Answer
The following is the structure or name for each compound:
Work Step by Step
Question a:
Step 1: main prefix is ‘oct’. So, the no. of C in straight chain is 8. Draw 8 C in straight chain and join them with single bond and numbering 1 to 8 from right to left.
Step 2: ending name is ‘anoic acid’. So, Carboxylic acid group present here and it is present at no. 1 Carbon. Add the functional group at right end side
Step 3: The remaining valency is filled with H.
Question b:
Step 1: See the structure and identify the functional group. Ester group is present here. So, first we have to see what alkyl group is join with the O atom of the functional group at right side. Here, it is ‘methyl’ group that join with the O atom of the ester group. So, the 1st prefix name is ‘methyl’.

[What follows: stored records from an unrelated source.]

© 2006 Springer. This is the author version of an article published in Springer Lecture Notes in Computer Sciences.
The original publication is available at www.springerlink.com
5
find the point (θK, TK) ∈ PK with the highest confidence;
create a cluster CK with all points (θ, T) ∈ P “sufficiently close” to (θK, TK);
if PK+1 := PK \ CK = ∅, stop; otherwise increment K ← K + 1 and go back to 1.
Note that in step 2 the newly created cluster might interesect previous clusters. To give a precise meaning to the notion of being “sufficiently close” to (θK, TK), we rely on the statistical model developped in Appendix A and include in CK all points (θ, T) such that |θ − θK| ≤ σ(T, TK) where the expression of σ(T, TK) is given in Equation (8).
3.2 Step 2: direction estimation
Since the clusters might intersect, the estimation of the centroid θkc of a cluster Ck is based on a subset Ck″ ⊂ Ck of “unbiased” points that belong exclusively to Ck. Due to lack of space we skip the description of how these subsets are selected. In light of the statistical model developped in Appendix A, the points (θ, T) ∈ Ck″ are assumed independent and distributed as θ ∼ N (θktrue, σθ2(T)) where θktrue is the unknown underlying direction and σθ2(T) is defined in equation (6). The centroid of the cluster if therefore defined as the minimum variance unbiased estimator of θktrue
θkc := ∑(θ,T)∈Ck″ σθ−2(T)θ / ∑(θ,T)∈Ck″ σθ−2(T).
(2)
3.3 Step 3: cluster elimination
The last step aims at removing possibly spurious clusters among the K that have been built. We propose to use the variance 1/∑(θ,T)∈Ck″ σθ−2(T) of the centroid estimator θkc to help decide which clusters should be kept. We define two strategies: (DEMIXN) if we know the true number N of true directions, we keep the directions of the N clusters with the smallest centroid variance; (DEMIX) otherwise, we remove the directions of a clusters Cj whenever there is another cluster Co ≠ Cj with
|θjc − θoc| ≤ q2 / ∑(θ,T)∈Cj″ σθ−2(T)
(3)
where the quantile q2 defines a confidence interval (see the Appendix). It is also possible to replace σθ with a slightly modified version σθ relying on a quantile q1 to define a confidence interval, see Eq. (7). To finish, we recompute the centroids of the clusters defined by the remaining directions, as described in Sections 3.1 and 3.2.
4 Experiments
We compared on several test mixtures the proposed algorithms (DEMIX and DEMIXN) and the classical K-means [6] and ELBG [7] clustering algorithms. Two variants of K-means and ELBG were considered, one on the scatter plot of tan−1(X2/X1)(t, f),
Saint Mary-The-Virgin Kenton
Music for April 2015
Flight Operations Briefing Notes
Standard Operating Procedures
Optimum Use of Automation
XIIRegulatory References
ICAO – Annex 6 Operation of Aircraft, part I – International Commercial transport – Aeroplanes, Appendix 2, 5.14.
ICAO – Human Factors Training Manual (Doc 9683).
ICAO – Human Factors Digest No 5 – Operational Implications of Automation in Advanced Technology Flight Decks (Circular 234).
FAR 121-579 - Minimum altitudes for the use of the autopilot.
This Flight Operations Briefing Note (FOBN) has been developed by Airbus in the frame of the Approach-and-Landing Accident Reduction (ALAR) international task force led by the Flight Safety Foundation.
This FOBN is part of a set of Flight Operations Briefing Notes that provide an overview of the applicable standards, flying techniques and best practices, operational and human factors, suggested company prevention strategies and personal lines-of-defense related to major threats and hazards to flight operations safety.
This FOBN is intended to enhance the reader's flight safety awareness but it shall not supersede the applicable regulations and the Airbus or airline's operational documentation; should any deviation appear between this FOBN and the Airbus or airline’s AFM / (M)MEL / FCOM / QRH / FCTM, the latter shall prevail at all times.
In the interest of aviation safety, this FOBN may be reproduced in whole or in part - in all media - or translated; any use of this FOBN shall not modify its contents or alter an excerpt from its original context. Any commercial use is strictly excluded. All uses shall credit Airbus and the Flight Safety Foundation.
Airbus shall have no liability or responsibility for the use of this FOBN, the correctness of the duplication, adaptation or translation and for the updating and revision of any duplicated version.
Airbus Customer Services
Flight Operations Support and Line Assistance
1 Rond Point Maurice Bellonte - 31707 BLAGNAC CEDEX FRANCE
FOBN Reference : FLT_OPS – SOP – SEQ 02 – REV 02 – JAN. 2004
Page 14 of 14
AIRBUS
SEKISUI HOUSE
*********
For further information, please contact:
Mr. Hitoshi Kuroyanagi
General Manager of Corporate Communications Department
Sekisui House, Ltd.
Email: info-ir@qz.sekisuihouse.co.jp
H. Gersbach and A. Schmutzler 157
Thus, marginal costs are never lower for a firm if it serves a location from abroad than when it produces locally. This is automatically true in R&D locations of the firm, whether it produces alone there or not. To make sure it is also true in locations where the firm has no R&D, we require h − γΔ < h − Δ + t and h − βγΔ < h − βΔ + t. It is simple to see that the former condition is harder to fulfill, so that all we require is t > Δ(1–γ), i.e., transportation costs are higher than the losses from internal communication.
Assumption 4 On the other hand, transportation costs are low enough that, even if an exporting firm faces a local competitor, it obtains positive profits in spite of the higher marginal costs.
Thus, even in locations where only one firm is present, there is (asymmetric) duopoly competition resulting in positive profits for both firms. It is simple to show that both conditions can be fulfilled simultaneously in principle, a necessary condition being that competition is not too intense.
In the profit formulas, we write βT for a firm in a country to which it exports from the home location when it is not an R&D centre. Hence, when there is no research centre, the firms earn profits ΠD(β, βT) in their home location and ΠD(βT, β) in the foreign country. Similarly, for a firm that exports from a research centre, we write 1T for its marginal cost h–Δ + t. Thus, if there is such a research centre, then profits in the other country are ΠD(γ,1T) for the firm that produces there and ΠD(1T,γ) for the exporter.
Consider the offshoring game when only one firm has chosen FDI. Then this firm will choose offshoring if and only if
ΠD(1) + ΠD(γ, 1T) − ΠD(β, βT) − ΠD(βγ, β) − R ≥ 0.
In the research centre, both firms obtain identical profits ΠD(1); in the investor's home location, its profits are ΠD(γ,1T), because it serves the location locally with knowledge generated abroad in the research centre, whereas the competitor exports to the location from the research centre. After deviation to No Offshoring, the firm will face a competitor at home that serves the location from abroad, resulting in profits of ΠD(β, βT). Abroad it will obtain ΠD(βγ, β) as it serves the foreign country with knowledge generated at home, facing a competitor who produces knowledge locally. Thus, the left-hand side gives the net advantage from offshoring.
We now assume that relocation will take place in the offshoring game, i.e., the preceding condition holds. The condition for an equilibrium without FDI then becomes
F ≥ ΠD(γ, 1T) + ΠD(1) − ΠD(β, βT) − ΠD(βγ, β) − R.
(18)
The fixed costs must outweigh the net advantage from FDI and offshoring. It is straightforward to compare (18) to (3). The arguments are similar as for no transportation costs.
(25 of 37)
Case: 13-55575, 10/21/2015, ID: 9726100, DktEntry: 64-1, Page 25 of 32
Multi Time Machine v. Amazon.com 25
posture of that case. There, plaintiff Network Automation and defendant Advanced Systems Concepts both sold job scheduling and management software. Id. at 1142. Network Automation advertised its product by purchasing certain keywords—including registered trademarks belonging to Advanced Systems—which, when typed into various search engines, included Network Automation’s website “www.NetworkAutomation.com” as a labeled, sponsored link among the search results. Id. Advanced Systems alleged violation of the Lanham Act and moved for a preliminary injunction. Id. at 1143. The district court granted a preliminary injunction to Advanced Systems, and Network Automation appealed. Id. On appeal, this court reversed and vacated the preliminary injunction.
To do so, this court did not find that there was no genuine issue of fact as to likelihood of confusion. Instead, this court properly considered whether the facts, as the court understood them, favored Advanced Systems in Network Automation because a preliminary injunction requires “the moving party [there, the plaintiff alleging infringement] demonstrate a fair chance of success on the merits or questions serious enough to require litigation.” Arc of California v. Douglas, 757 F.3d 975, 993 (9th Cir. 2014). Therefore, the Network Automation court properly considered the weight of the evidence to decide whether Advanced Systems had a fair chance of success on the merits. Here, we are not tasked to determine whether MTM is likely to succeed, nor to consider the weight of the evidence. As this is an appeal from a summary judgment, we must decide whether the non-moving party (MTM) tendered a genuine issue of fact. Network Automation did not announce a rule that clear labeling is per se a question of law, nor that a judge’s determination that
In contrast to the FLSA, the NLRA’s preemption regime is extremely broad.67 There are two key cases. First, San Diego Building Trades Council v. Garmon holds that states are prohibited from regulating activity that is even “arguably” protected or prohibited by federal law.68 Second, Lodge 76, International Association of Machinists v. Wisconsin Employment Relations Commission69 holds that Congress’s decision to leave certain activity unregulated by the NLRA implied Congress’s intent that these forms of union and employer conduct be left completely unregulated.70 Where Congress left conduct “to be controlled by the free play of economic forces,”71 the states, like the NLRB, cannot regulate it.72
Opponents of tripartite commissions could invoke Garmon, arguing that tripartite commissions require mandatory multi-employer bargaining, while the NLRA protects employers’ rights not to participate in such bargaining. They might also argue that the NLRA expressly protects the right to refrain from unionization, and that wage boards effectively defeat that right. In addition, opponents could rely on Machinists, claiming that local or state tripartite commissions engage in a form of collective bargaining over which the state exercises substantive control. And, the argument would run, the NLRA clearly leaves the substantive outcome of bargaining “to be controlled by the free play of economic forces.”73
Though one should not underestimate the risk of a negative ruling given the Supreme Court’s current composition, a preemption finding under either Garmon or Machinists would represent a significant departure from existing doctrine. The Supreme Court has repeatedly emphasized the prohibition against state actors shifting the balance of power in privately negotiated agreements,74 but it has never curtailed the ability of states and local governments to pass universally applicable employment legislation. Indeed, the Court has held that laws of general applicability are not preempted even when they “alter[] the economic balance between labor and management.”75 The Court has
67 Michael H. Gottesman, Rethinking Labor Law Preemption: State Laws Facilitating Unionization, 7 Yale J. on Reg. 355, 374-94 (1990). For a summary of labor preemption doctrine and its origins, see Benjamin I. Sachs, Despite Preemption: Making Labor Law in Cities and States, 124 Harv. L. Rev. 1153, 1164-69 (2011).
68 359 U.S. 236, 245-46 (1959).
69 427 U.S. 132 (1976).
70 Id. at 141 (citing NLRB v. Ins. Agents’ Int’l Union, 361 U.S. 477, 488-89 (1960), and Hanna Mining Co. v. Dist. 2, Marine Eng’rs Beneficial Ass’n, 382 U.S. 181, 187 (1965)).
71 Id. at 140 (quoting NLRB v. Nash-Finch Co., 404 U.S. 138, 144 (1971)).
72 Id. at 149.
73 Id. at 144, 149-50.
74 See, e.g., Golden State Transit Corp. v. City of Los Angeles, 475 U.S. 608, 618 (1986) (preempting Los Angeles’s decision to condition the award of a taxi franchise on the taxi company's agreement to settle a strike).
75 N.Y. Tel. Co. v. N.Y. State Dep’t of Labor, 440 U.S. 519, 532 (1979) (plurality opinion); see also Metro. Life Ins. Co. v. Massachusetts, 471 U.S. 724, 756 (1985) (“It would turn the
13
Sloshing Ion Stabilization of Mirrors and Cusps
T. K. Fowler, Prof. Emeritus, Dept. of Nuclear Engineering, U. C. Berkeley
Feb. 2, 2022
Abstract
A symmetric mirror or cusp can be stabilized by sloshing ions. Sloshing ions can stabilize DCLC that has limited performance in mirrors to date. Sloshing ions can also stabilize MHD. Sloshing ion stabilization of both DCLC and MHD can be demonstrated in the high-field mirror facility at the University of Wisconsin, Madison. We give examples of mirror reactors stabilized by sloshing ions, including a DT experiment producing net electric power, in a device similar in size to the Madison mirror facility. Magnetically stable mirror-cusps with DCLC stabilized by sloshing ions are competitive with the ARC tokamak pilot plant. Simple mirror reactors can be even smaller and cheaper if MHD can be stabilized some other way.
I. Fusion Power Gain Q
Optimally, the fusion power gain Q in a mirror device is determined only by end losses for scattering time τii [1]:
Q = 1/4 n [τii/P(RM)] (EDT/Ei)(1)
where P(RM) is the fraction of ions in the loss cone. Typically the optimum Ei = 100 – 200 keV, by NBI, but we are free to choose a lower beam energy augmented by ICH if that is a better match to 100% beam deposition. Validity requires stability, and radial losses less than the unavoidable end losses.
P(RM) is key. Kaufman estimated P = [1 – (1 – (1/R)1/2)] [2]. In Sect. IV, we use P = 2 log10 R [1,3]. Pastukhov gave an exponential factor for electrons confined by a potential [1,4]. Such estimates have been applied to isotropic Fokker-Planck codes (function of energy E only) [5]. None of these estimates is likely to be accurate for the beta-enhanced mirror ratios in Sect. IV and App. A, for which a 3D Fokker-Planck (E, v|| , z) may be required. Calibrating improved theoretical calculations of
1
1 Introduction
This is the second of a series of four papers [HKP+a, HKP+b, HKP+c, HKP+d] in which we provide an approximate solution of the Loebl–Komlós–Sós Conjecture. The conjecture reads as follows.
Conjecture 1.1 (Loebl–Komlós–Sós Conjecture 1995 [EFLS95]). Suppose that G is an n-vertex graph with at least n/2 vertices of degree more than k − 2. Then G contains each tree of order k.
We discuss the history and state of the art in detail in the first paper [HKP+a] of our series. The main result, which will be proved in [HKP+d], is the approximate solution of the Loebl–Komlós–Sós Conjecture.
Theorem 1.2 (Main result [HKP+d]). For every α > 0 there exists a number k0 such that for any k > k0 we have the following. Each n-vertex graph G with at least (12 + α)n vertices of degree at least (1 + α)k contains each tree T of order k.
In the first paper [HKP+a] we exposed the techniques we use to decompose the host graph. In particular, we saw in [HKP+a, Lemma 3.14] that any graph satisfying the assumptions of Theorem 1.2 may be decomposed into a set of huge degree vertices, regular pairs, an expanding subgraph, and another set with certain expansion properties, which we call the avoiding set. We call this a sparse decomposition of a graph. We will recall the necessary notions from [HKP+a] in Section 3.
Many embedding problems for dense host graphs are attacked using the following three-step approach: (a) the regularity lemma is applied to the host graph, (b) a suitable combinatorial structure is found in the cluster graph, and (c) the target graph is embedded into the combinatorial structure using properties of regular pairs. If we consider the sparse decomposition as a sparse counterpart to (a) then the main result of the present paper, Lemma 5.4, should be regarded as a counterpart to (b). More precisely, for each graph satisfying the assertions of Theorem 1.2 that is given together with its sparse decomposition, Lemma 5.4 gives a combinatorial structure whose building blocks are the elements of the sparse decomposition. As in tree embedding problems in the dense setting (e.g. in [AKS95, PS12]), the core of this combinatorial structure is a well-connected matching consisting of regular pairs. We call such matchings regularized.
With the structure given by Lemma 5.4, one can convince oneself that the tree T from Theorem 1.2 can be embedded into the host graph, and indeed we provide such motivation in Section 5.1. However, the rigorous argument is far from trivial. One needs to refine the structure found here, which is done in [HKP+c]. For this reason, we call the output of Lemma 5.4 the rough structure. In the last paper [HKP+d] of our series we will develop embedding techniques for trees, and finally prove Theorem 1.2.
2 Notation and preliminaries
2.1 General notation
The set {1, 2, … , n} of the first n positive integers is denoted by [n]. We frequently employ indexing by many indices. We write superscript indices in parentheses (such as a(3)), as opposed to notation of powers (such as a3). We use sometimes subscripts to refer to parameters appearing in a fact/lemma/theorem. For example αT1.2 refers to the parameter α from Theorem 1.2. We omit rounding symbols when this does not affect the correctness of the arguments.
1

Step 2: Now see the remaining portion of the compound and count the total no. of C in remaining part. Here, the total no. of C is 2 in the remaining part. So, ‘eth’ is added as second prefix and a space is given between first prefix and second prefix.
Step 3: Now, for ester group the ending name is ‘anoate’. There should be no gap present between second prefix and ending name while naming ester.
So, the complete name is : methyl ethanoate
Question c:
Step 1: look at the ending name. It is ‘anoate’. That means this is ‘ester’. Draw the ester functional group.
Step 2: The first name is ‘ethyl’. So, add ethyl group on the right side of the functional group and the second prefix name is ‘but’. That means the total no. of C (excluding ethyl group on the right side of the functional group) is 4. One C is already present in the functional group. So, we have to add three C on the left side and the remaining valency of each C is then filled with H.
Question d:
Step 1: See the structure and count the no. of C in straight chain. Here, it is 7. So, the main prefix of the name is ‘hept’.
Step 2: Identify the functional group. Here, it is Carboxylic Acid. So, the ending name will be ‘anoic acid’.
So, the complete name is ‘heptanoic acid’.